19 September 2016 | last updated: 12 July 2018

Following an 18-month long campaign at King's College London, Graduate Teaching Assistants (GTAs) at the university have won a 20% pay increase for marking, among other concessions.

Like many universities, King's College London is heavily reliant on GTAs, a manifestation of the general level of casualization in the HE sector, in which over 60% of workers are 'partially' employed.

Inspired by the Fractionals for Fair Pay group at SOAS, student teachers at King's College London launched a campaign of their own in 2015, beginning with a survey of over 400 GTAs, which found that 96% of King's GTAs regularly work overtime for nothing.

This survey (which was covered in the Times Higher Education supplement) was followed by threats of marking boycott in 2016, with GTAs refusing to mark coursework and summer exams until they were paid fairly.

Under pressure from the campaign, which received joint support from the local UCU branch and student union (with a further motion of solidarity from Unison), King's management acquiesced to the following concessions:

  • 20% increase in pay for essay marking (from 5000 words per hour to 4000).
  • Double pay for preparation time (from a 1:1 ratio with teaching hours to 2:1).
  • The establishment of an elected representational body for GTAs, with the right to send representatives to senior staff and management meetings to discuss issues relating to casual staff.
  • Improvements to GTAs' training, with a greater emphasis on best practice for marking and teaching.

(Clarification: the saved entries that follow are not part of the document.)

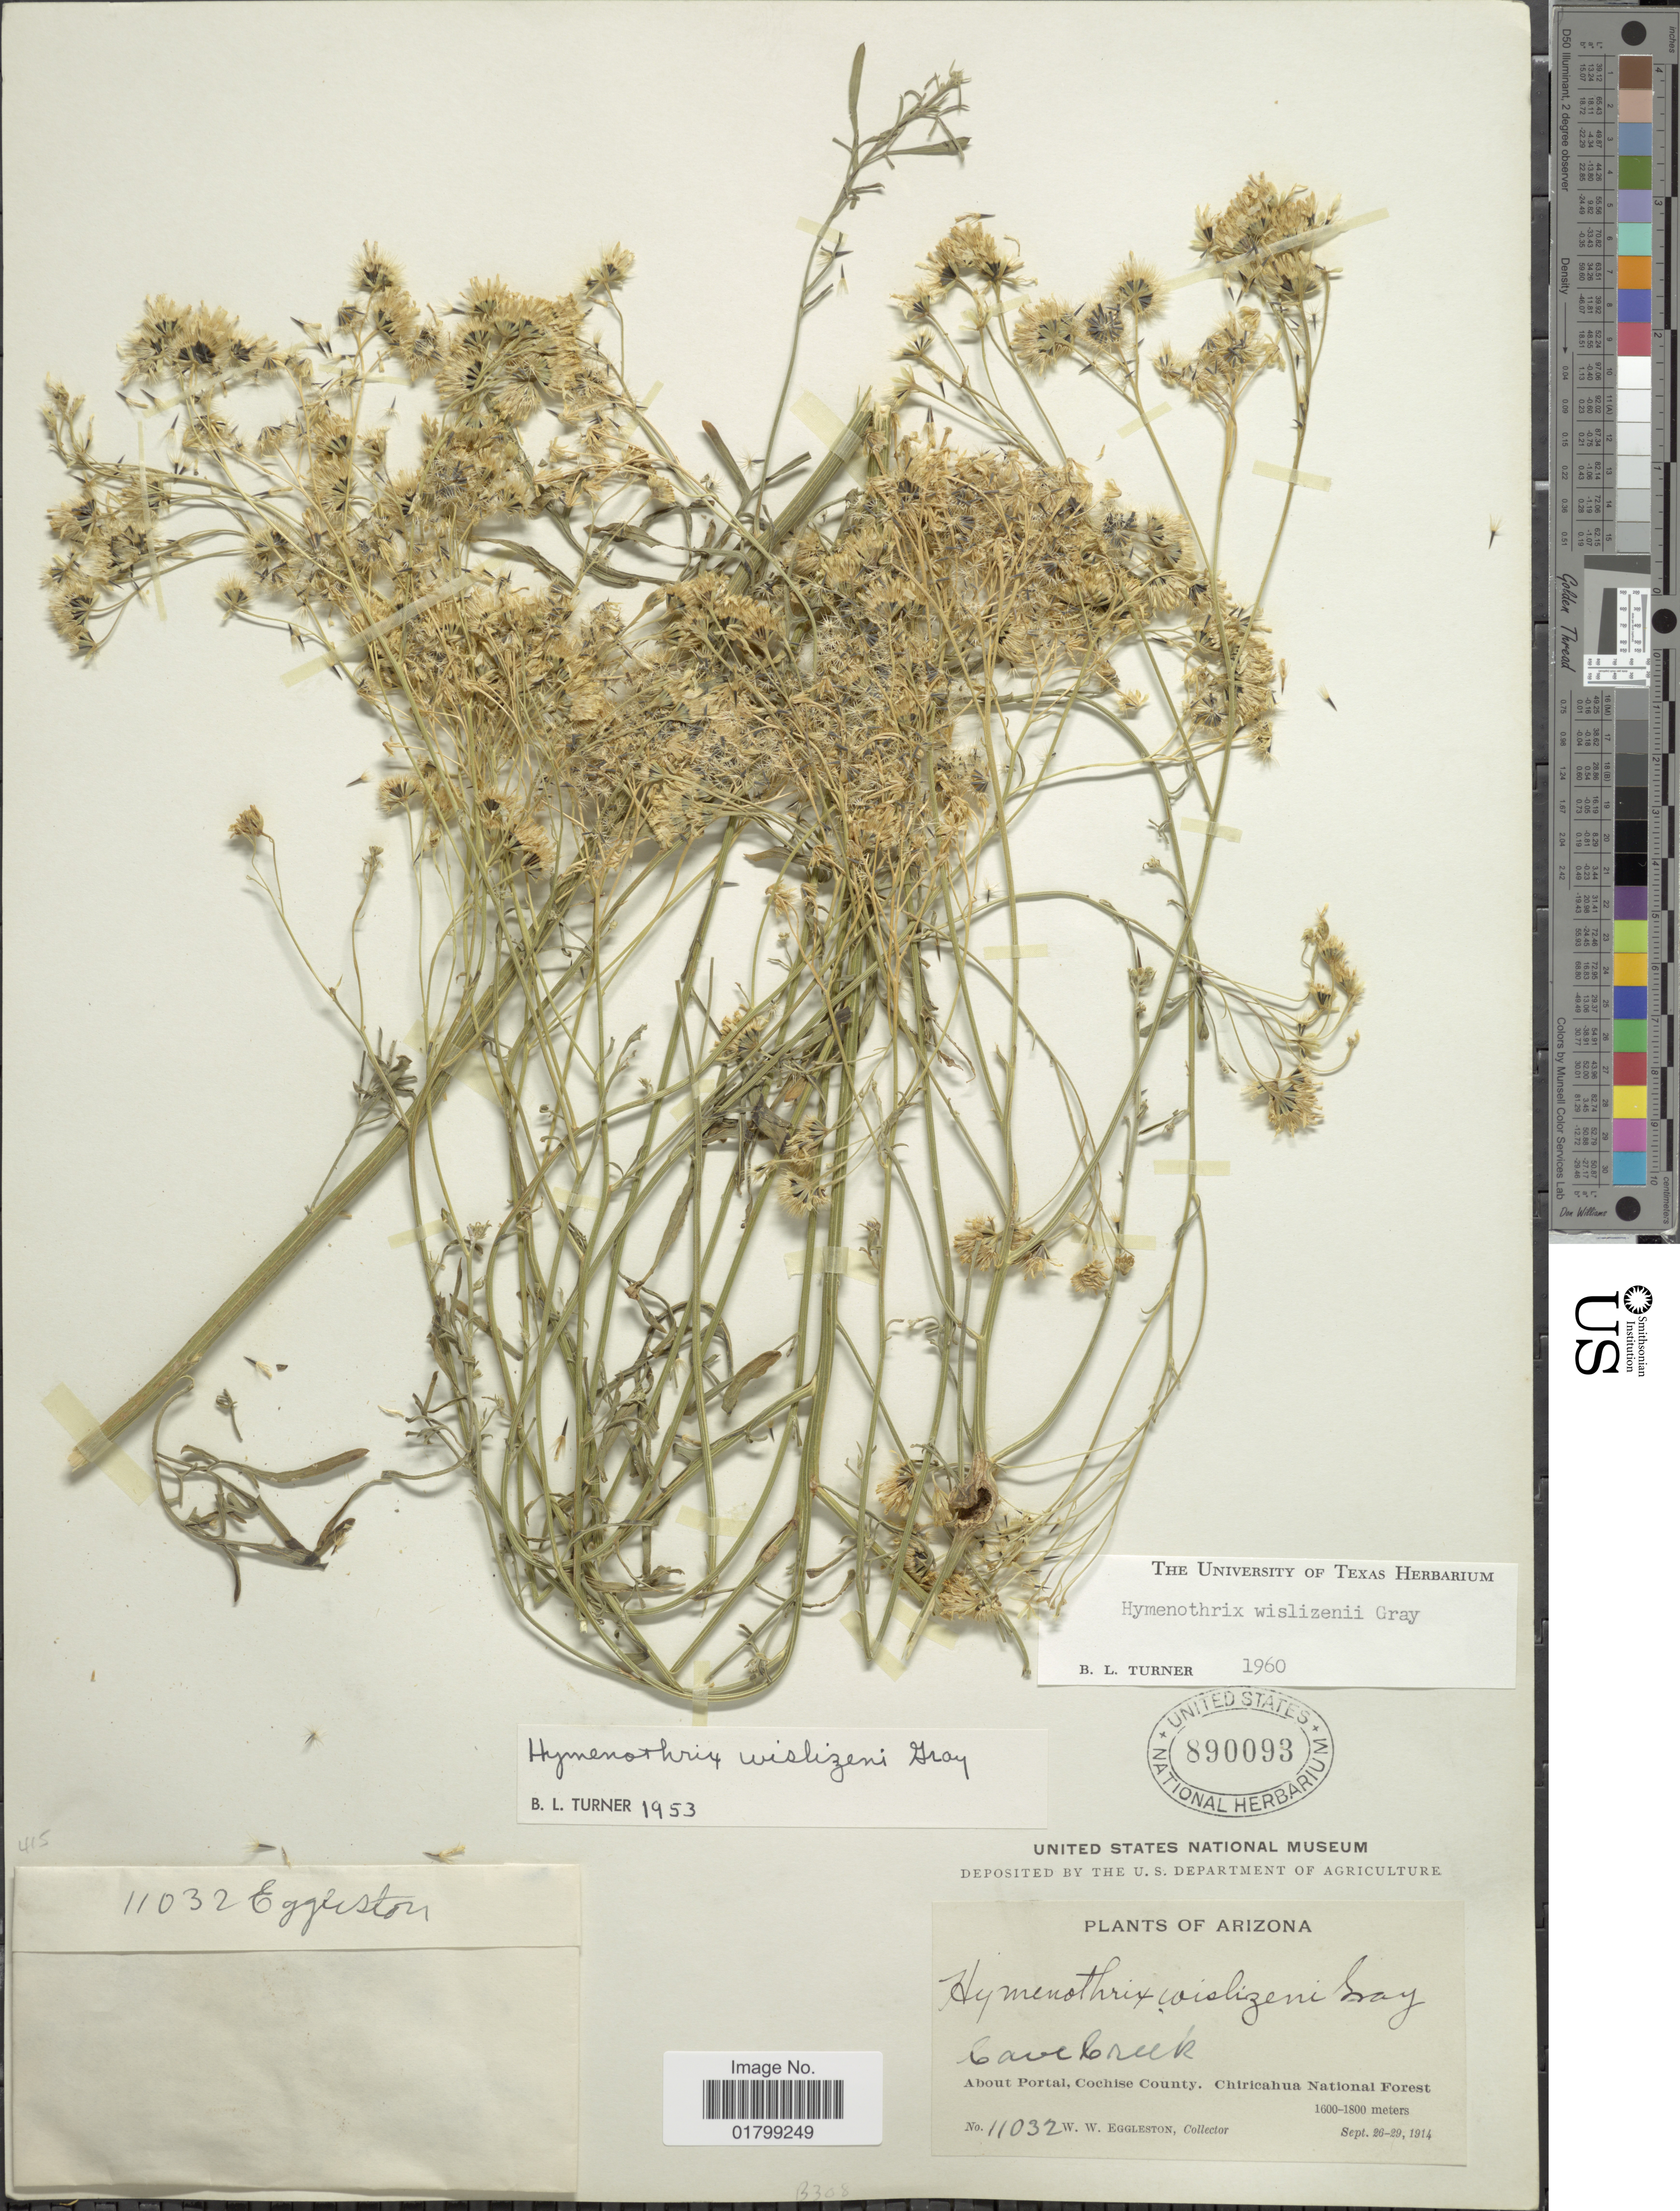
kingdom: Plantae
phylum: Tracheophyta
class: Magnoliopsida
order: Asterales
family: Asteraceae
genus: Hymenothrix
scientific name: Hymenothrix wislizenii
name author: A. Gray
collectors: W. W. Eggleston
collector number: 11032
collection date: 1914-09-26/1914-09-29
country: United States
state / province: Arizona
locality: Cave Creek, About Portal, Cochise County, Chiricahua National Forest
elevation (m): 1600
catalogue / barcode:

Despite falling short of the campaign's original demands, this offer is still a significant victory. Joe Attard, Film Studies GTA and member of the UCU local executive at King's College London argued that the campaign's success demonstrates the value of direct action and cross-union support in pay disputes.

"We weren't taken seriously until we combined the reputational damage from the survey with the threat of a marking boycott.," he said. "It was only then, and with the urging of three separate unions, that we were invited to the negotiation table."

"I'm very clear on College's dismissive attitude of casuals. At one stage, they were trying to rebrand us as 'apprentices' - despite the fact we receive very minimal training (none of it paid). However, the fact is that the rampant casualization they've invited is their undoing: they can't do without us, which is what made the assertive approach so effective."

Campaigners pledge that these gains will be built upon in coming months, involving other casual staff (such as teaching fellows and hourly-paid lecturers) as well as extending support to exploited casuals at other universities.